◆ ASSIGNMENT A ◆
Extract the passage of the Redfield Revenge thread from "I am thinking" up to and including "(Mar 2, 2011)".

◆ SELECTED EXCERPT ◆
# Redfield revenge



## poe (Feb 10, 2010)

I am thinking about getting one of these to try on my .223 for coyotes this winter. Has anyone ever tried one of these. How well does the range finder work


----------



## 220swift (Mar 2, 2011)

I have not tried one but have reviewed specs................

http://www.redfield.com/redfield-revenge/


----------



## olsonfia (Mar 12, 2013)

I got one for christmas a 3x9 for my .22 mag. Mine does not have the rangefinding reticle but so far its a great scope. Plenty of eye relief and focus. I was very surprised how good of a scope it turned out to be actually. For around $150 or so its kinda hard to beat


----------



## Rick Howard (Feb 25, 2012)

I am pretty impressed with these scopes. I have read a lot a out them. I have looked at several. I have not put any on my rifles but there is a good possibility I will at some point. I don't think any of the "analog" range finding methods are Worth beans. There are to many variables. The drop compensating system looks nice but you have to try it to find where your yardades are for each magnification. I think the gadgets are better for groundhogs than coyote.


----------



## poe (Feb 10, 2010)

I have a 4x12 revolution on my 300 mag and have been very happy with it. It's clear and hold zero very well. I don't expect the range finding reticle to be super accurate but I would like to give it a try. If nothing else it would be fun for playing around shooting targets and gophers.

◆ ASSIGNMENT B ◆
Rewrite the rows from the start up to and including the line with "24: (1417, 641)", substituting "shown" for "visible" and changing nothing else. Return only those lines, and please leave out the pictures.

◆ THE RECORDS ◆

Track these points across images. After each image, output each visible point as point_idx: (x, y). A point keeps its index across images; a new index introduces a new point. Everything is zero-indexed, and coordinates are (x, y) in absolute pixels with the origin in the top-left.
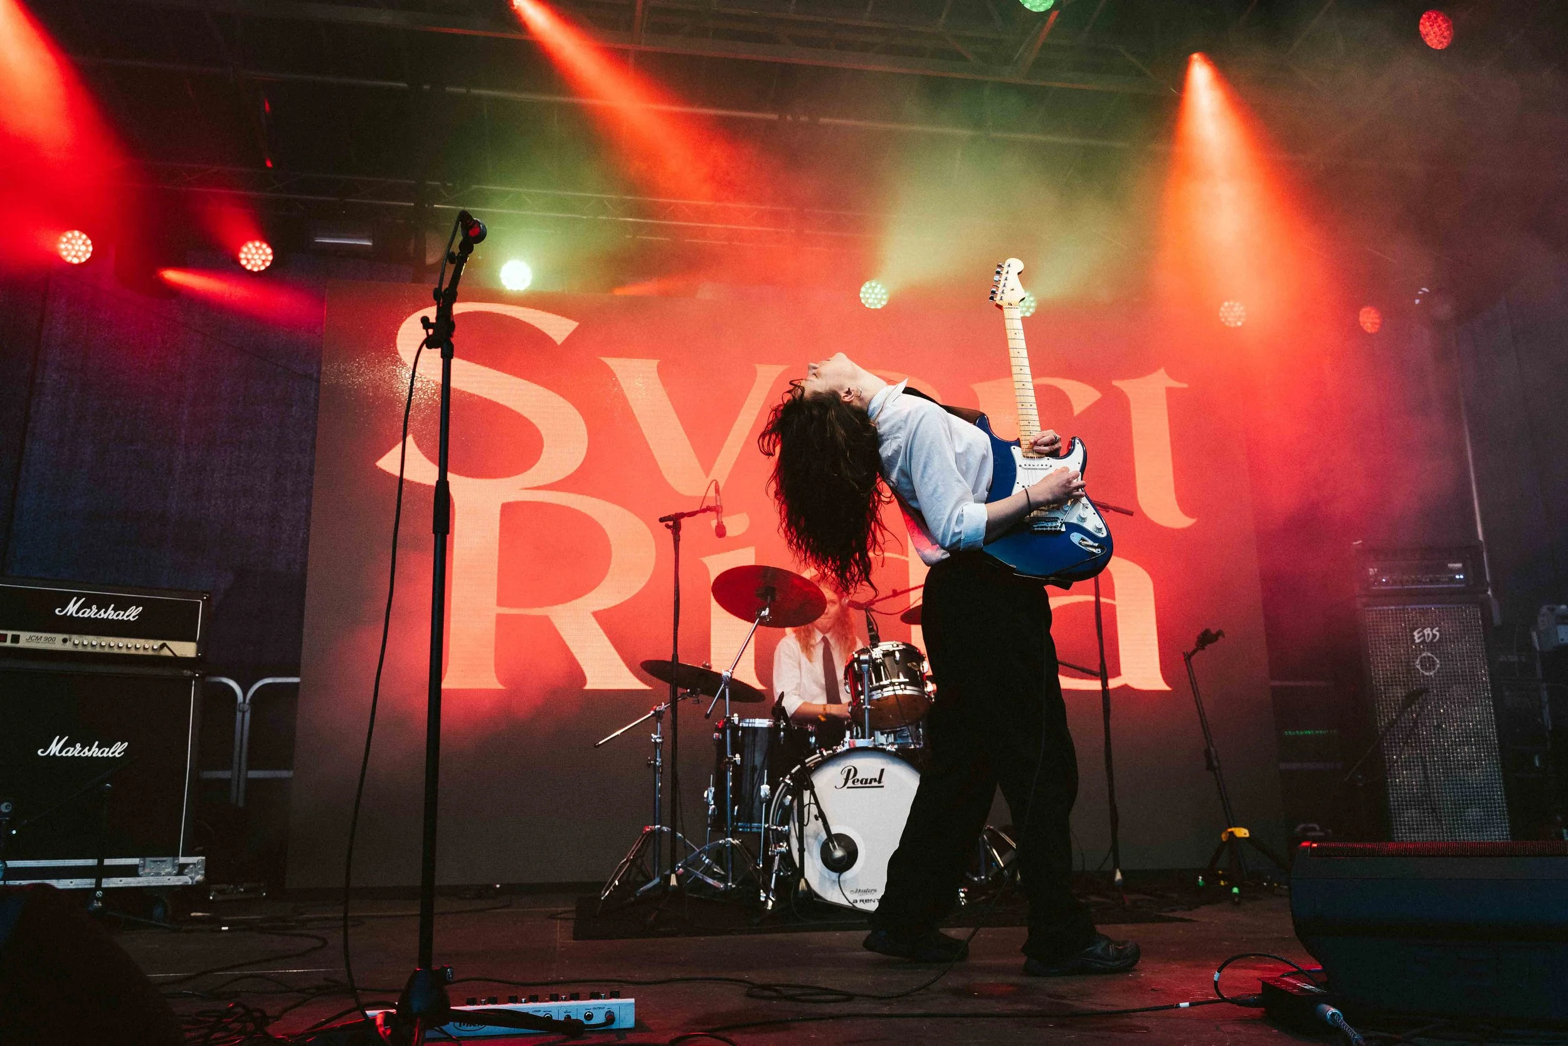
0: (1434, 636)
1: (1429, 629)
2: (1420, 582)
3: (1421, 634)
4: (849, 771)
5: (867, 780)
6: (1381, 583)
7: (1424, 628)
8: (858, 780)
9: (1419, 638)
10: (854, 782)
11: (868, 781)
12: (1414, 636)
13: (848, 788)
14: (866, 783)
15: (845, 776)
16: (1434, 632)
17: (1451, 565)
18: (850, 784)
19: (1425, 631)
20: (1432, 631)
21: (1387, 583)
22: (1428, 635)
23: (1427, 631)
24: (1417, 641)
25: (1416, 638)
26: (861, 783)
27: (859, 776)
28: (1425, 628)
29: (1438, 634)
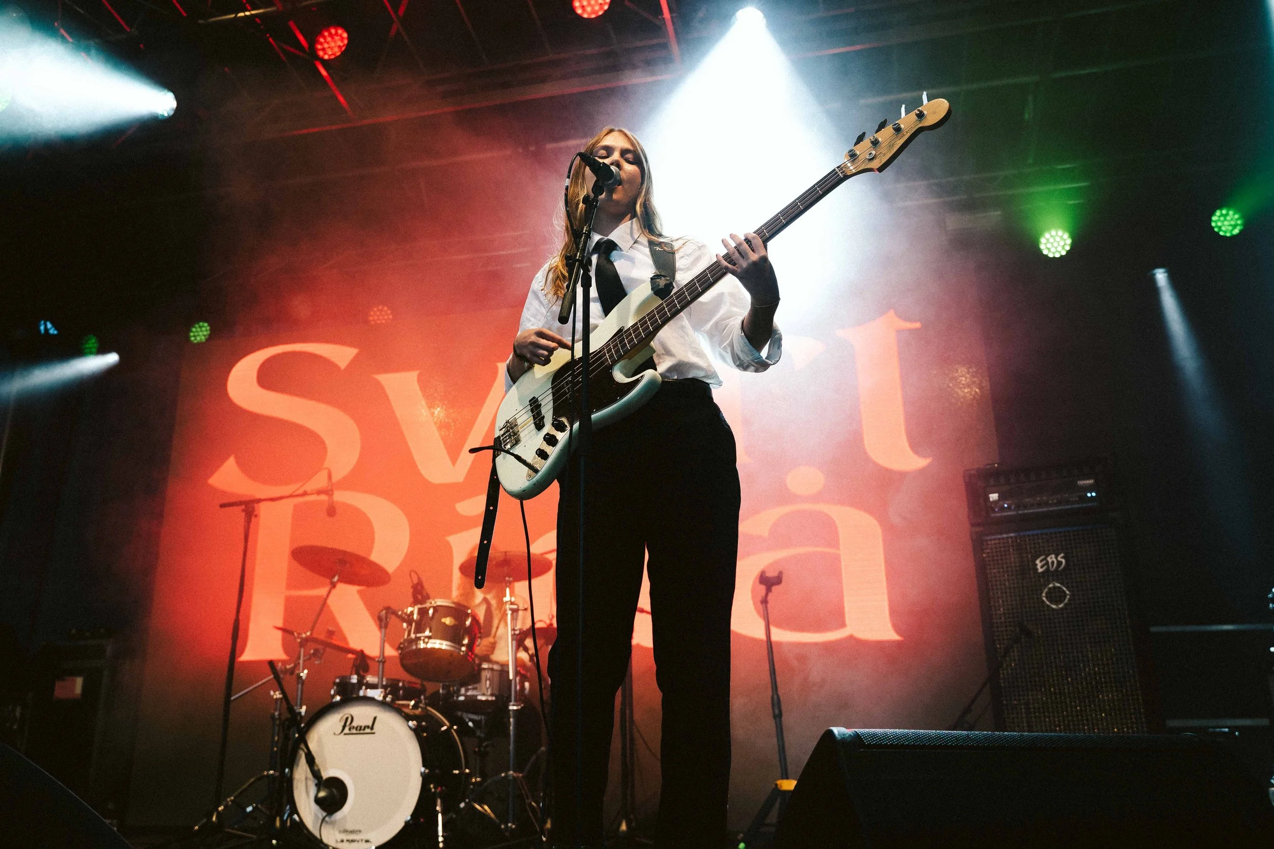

◆ ANSWER SECTION A ◆
I am thinking about getting one of these to try on my .223 for coyotes this winter. Has anyone ever tried one of these. How well does the range finder work


----------



## 220swift (Mar 2, 2011)

◆ ANSWER SECTION B ◆
Track these points across images. After each image, output each shown point as point_idx: (x, y). A point keeps its index across images; a new index introduces a new point. Everything is zero-indexed, and coordinates are (x, y) in absolute pixels with the origin in the top-left.
0: (1434, 636)
1: (1429, 629)
2: (1420, 582)
3: (1421, 634)
4: (849, 771)
5: (867, 780)
6: (1381, 583)
7: (1424, 628)
8: (858, 780)
9: (1419, 638)
10: (854, 782)
11: (868, 781)
12: (1414, 636)
13: (848, 788)
14: (866, 783)
15: (845, 776)
16: (1434, 632)
17: (1451, 565)
18: (850, 784)
19: (1425, 631)
20: (1432, 631)
21: (1387, 583)
22: (1428, 635)
23: (1427, 631)
24: (1417, 641)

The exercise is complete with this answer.